0

I have a Dell Poweredge R630 with 4 drives in a RAID. I'm not sure if it's RAID 10 or RAID 5 because I didn't order or set up the server originally and I'm just the default network admin, it's not my primary job. The server is running vSphere Essentials ESXi 6.7 and it hosts half a dozen VMs.

I use Altaro VM backup running in a VM on another host to backup this host as well as an ESXi 6.5 host. When I started backing up the VMs on this host I found that the backups would randomly fail. Any given night 2 or 3 of the 5 VMs I'm backing up would fail but not the same VMs each night. A couple weeks ago they started to always fail.

In working with Altaro support to find out why it was failing they found this in the Altaro logs:

2019/09/24 00:11:31.034: DISKLIB-LINK : "san://snapshot-155[Storage] VMName/VMName.vmdk@192.168.1.1:443?User@domain.local/XXX" : failed to open (Unknown error). 
2019/09/24 00:11:31.034: DISKLIB-CHAIN : "san://snapshot-155[Storage] VMName/VMName.vmdk@192.168.1.1:443?User@domain.local/XXX" : failed to open (Unknown error). 
2019/09/24 00:13:18.446: VixDiskLib: Detected DiskLib error 2338 (NBD_ERR_NETWORK_CONNECT). 
2019/09/24 00:13:18.446: VixDiskLib: VixDiskLib_Read: Read 437 sectors at 19619760 failed. Error 14009 (The server refused connection) (DiskLib error 2338: NBD_ERR_NETWORK_CONNECT) at 5235.

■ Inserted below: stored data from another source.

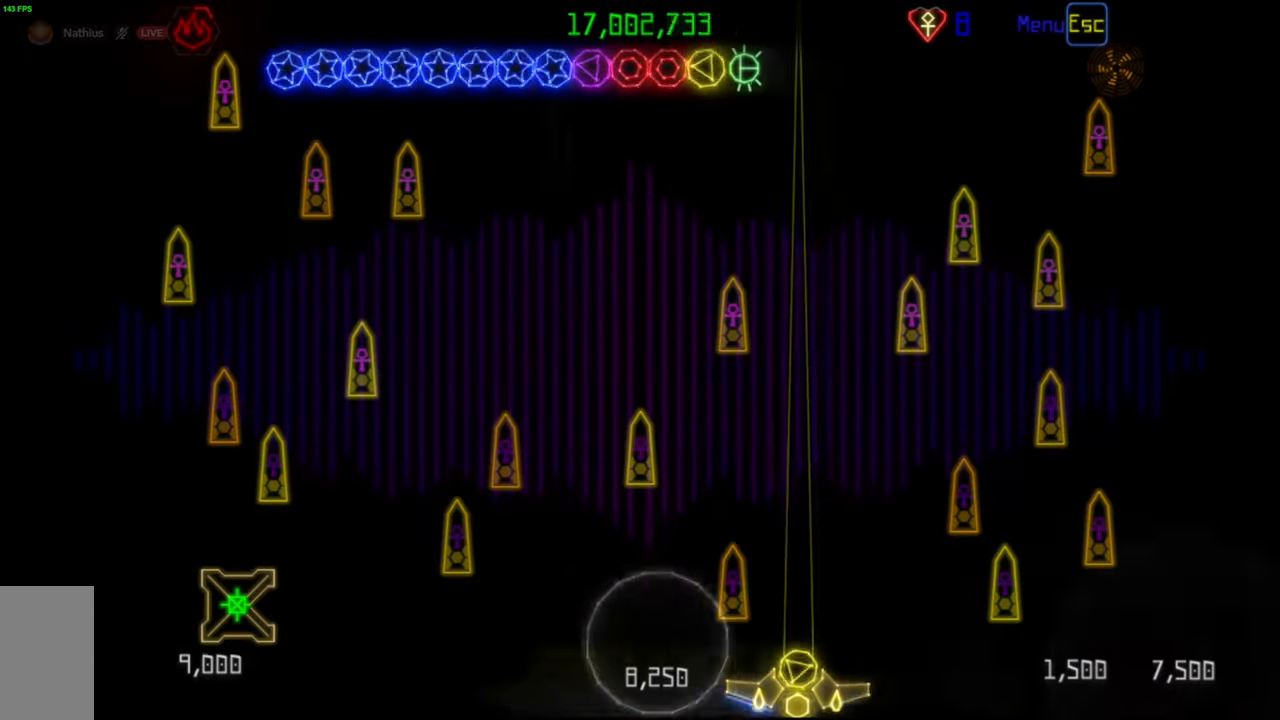
{"keys": [], "mouse": [], "events": []}
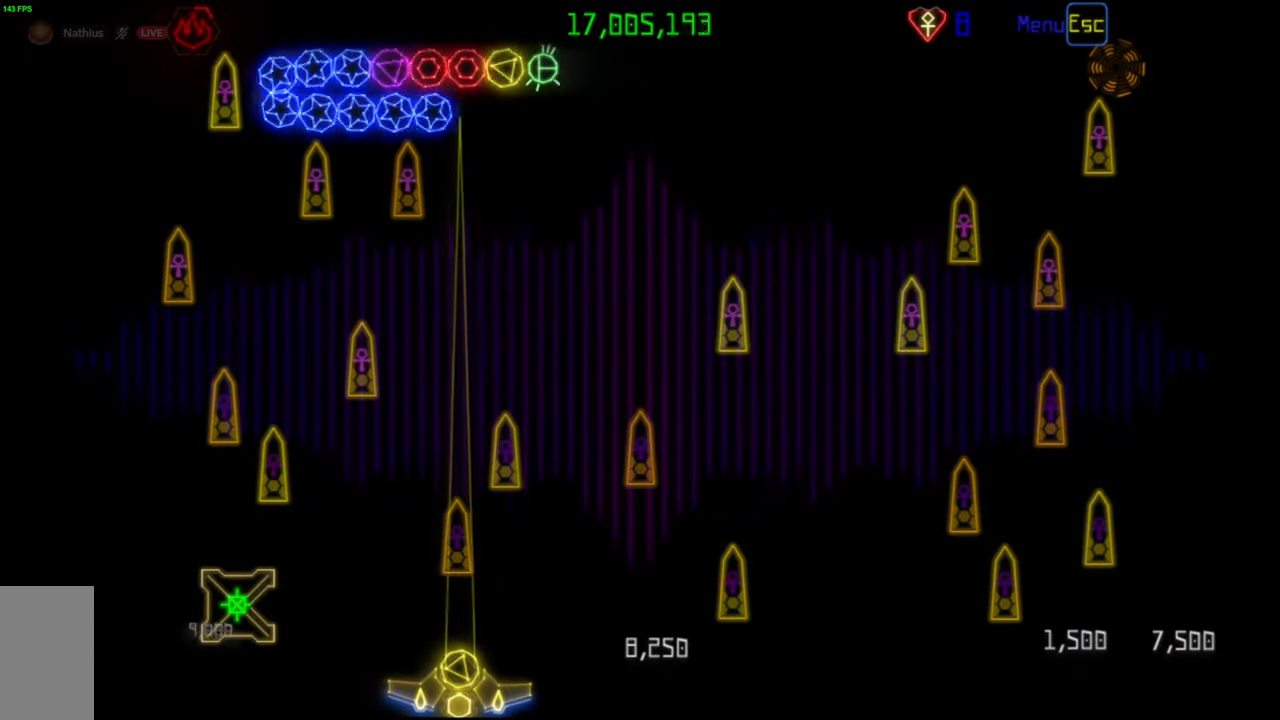
{"keys": [], "mouse": [], "events": [[417, "mouse_left", "down"], [500, "mouse_left", "up"]]}
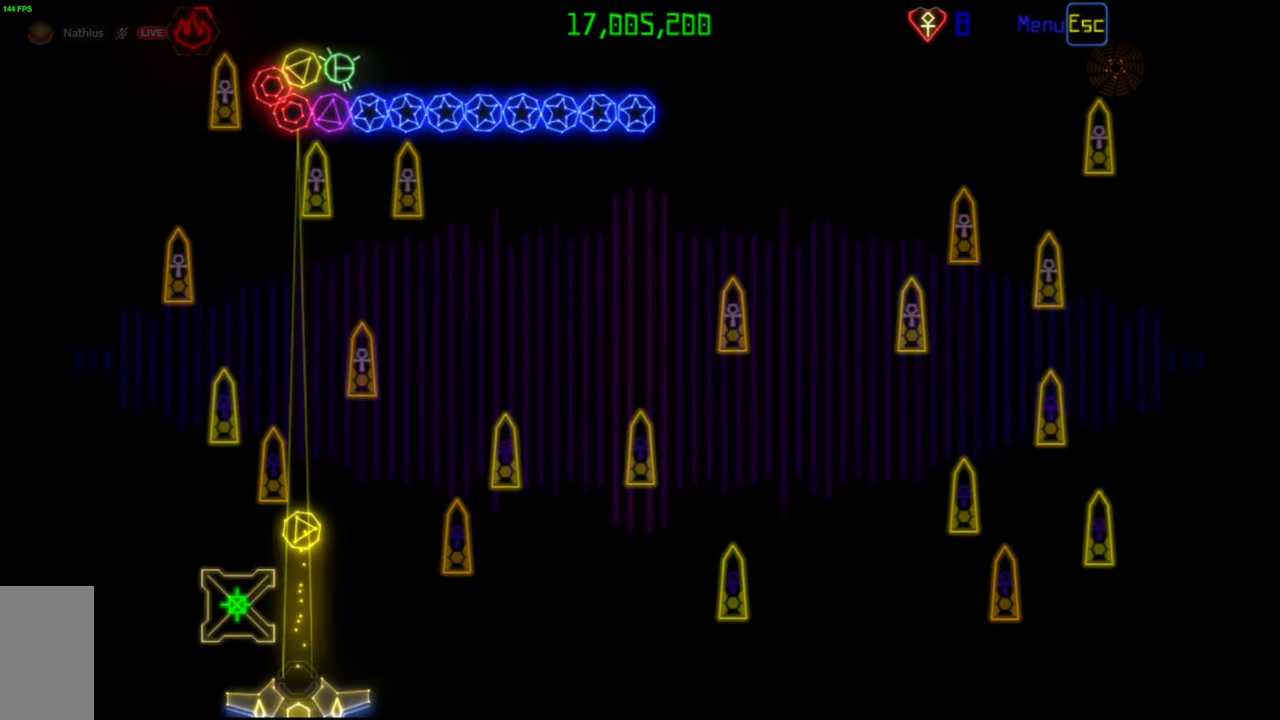
{"keys": [], "mouse": [], "events": []}
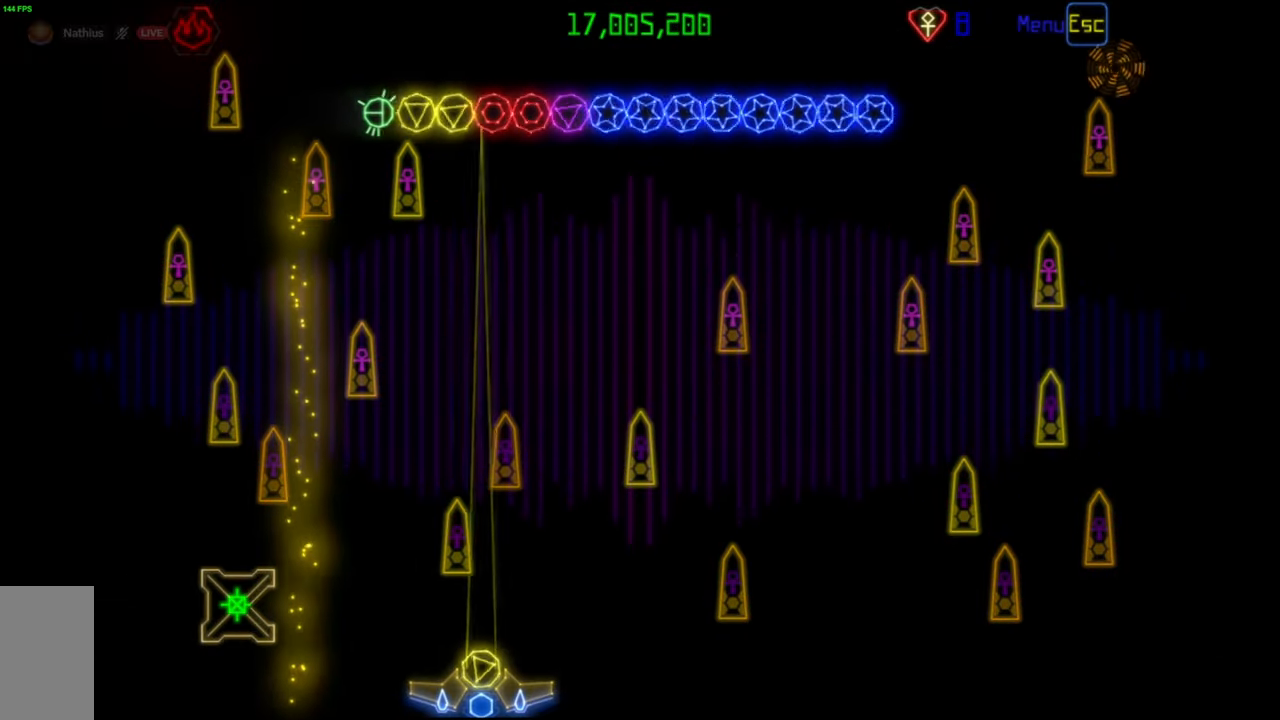
{"keys": [], "mouse": [], "events": [[33, "mouse_left", "down"], [100, "mouse_left", "up"]]}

Their support says these log entries, I assume the last line in particular, came directly from the host.

Not being an ESXi expert I'm not totally sure which log files to look at in ESXi to try to figure out what is going wrong, to confirm it's a drive problem on the host, and to determine which drive it is so I can replace it. So far the vCenter is not raising any alerts or warnings about a drive problem and the host is not indicating a problem with the array.

Another data point: Most of these VMs are running Windows. Each of those is running Windows backup internally to a separate drive and those all complete with no errors. I find it interesting that Windows is able to backup its drives from inside the VM but there is a read error when ESXi is making the backup from outside.

Steve Hiner
  • 143
  • 2
  • 9

1 Answers1

2

It's not a host hard drive problem. The log file is telling you that it failed to open the virtual hard drive of the VM because of a network error.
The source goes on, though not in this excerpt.